Chacun un plaid sur les jambes, les deux regardent le film. La pièce est peu éclairée. Aimé est un peu décalé face à l’écran, mal à l’aise de se trouver aussi près d’Eun-jung. Concentrée, celle-ci met parfois sur pause et scrute l’écran quelques secondes avant de relancer le visionnage. Le film se termine.

— Beautiful movie … (Beau film. Ta fille doit être intelligente et sensible si elle l’apprécie.)

— She’s a … (C’est une très bonne personne.)

— I couldn't find … (Je n'ai rien trouvé de précis ... Je vais essayer quelque chose, voyons qui est le réalisateur.)

— C’est Kim So-yeon la réalisatrice. Hyun Jung joue le rôle de Hee-soo.

Elle le regarde un court instant puis lui dit avec une douceur inaccoutumée :

— ‘’Tu as beaucoup cherché, right ?’’

— C’est juste que… C’est peut-être mon film Coréen préféré… avec “Take Care of my Cat”.

— Wow! ... (Tu connais ce film ?! J’aime vraiment beaucoup Bae Doo-na.)

— Je l’adore. Elle est toujours si humaine dans ses rôles…

Eun-jung continue de parler tout en faisant des recherches sur le net.

— What … (Quels autres acteurs Coréens aimes-tu ?)

— Avec Bae Doo-na, mes préférés son Esom pour sa sensibilité, Kang So-ra pour son charisme et Shin Dong-mi pour sa personnalité. Mais j’aime aussi beaucoup IU, très émouvante dans des rôles tragiques, Gong Hyo-jin, Han Ye-ri, Jeon Yeo-bin, Jung So-min si mignonne, Lee Do-yeon si belle…

— Stop, stop! S’écrie-t-elle en riant. Looks like … (On dirait que tu connais plus d'acteurs coréens que moi mais…)

Elle le regarde d’un air mi-moqueur, mi-soupçonneux.

— Hey Mister Salang … (Hé Monsieur Amour, tu n’as cité que des noms d’actrices ! Serais-tu obsédé par les femmes ?)

Il répond en souriant.

— ‘’Ye… But don’t worry ; je suis inoffensif.’’

Eun-jung retourne à ses recherches.

— Je sais. You cry … (Tu pleures comme un enfant...)

— You noticed … (Tu as remarqué… Il y a peut-être des raisons à cela.)

— Which o … (Lesqu… ? OH ! J’ai trouvé quelque chose !)
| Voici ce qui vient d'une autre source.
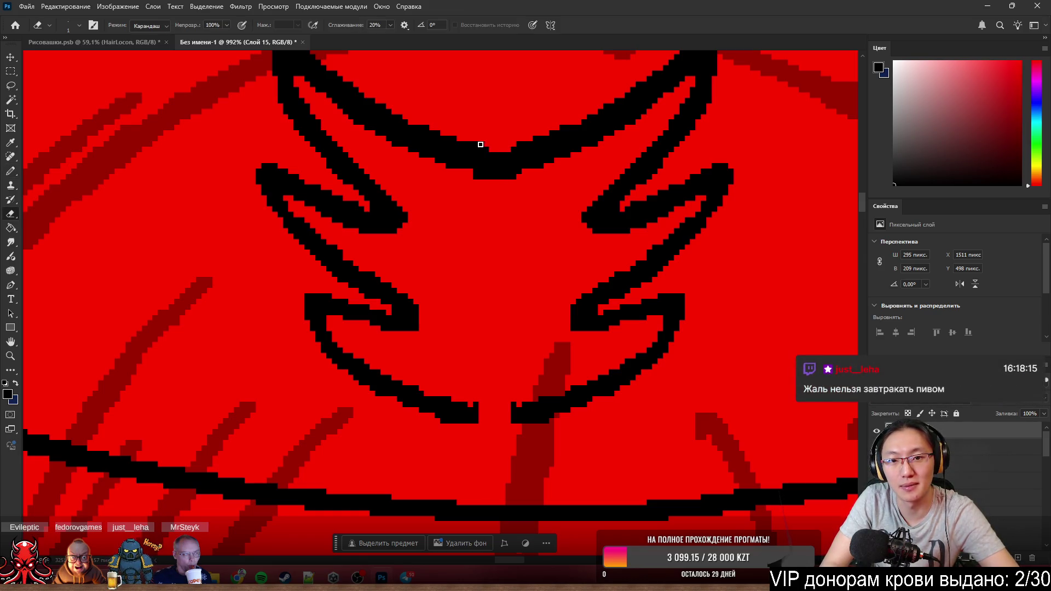
pyautogui.click(474, 170)
pyautogui.press('b')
— Tu as trouvé quelque chose ?

— Yeonhui-dong! ... (Yeonhui-dong ! C’est un des lieux de tournage ! Là où les filles volent le scooter !)

………………….

Pendant ce temps chez Hyun-ae à Susaek-dong. Depuis son fauteuil, celle-ci boit une bière en regardant les désormais copines confortablement installées sur le canapé qui se font tour à tour découvrir leurs chanteurs, acteurs et films préférés à l'aide de leurs smartphones. La légère euphorie de l'alcool aidant, elles semblent ne pas vouloir se lasser et n’ont nul besoin de mots pour se comprendre, pour l'instant en tout cas. Rêveuse et souriante, Hyun-ae ferme les yeux.
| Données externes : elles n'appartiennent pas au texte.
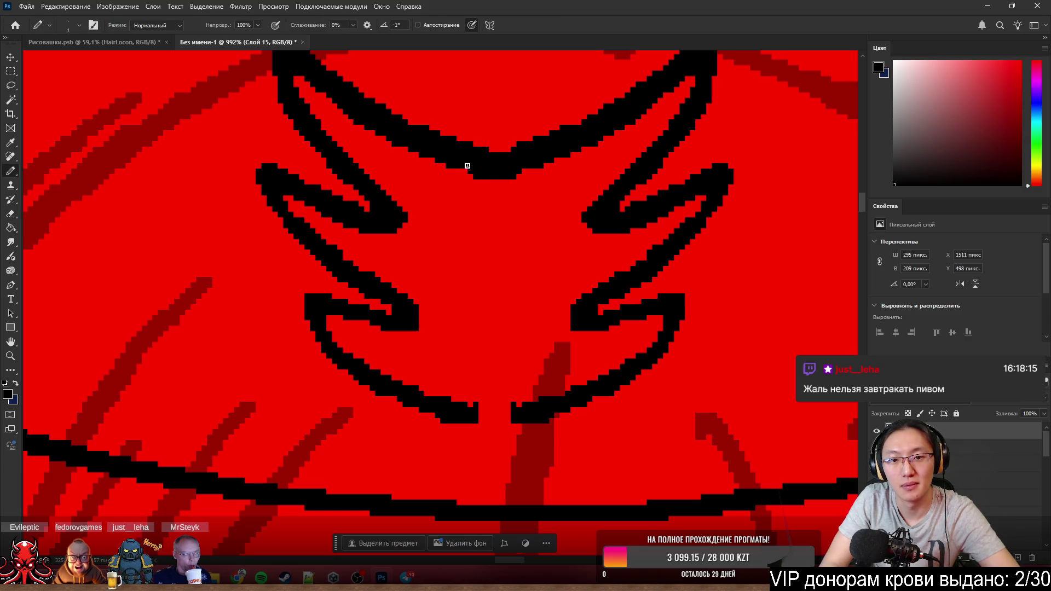
# - Close the gap and add pixels along the emblem's bottom outline
pyautogui.moveTo(488, 405)
pyautogui.mouseDown()
pyautogui.moveTo(481, 418)
pyautogui.moveTo(504, 422)
pyautogui.moveTo(502, 402)
pyautogui.mouseUp()
pyautogui.press('e')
Plus tard, Hyun-ae semble endormie dans son fauteuil. Toujours assises côte à côte dans le canapé, Dounia et Na-ri écoutent ensemble une musique qui les rend mélancoliques. Visage soudain grave, Dounia se tourne de côté, fouille dans la poche intérieure de sa doudoune posée près d’elle et en sort une pochette de photos. Faisant face à Na-ri, elle la lui tend en prononçant avec peine une phrase difficilement apprise par cœur dans l’après-midi :

— Mianhae Na-ri. Yeogi … (Je suis désolée Na-ri. Tiens, c’est à toi. Je les ai toutes effacées de mon appareil photo.)
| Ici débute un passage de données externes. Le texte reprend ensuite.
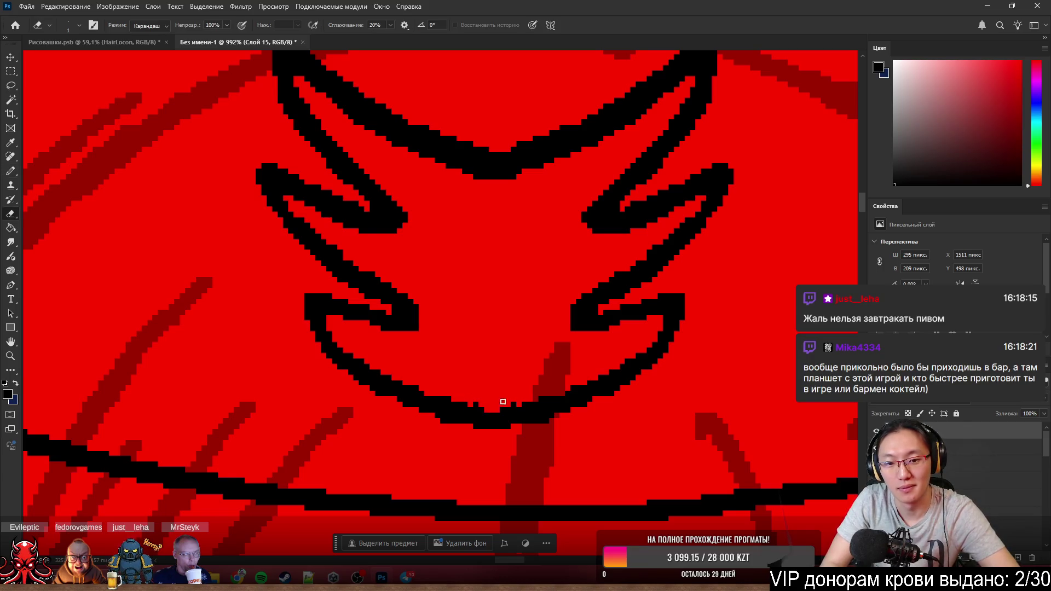
pyautogui.press('b')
Na-ri ouvre la pochette, découvre les photos prises en cachette d’elle-même et de Mme Park puis regarde Dounia qui rajoute, yeux larmoyants en pointant un doigt au ciel :

— Elle est partie, hein ?

Na-ri hoche lentement la tête… avant d’éclater en sanglots quand Dounia vient essuyer du pouce la petite larme coulant sur sa joue. De son fauteuil, Hyun-ae regarde les deux filles se tenir les mains en pleurant, deux gouttes claires perlant aussi de ses yeux entrouverts tandis qu’elle se remémore le moment où, accompagnant Na-ri, elle l’a vue s’effondrer en découvrant le corps inerte de Mme Park dans la caravane.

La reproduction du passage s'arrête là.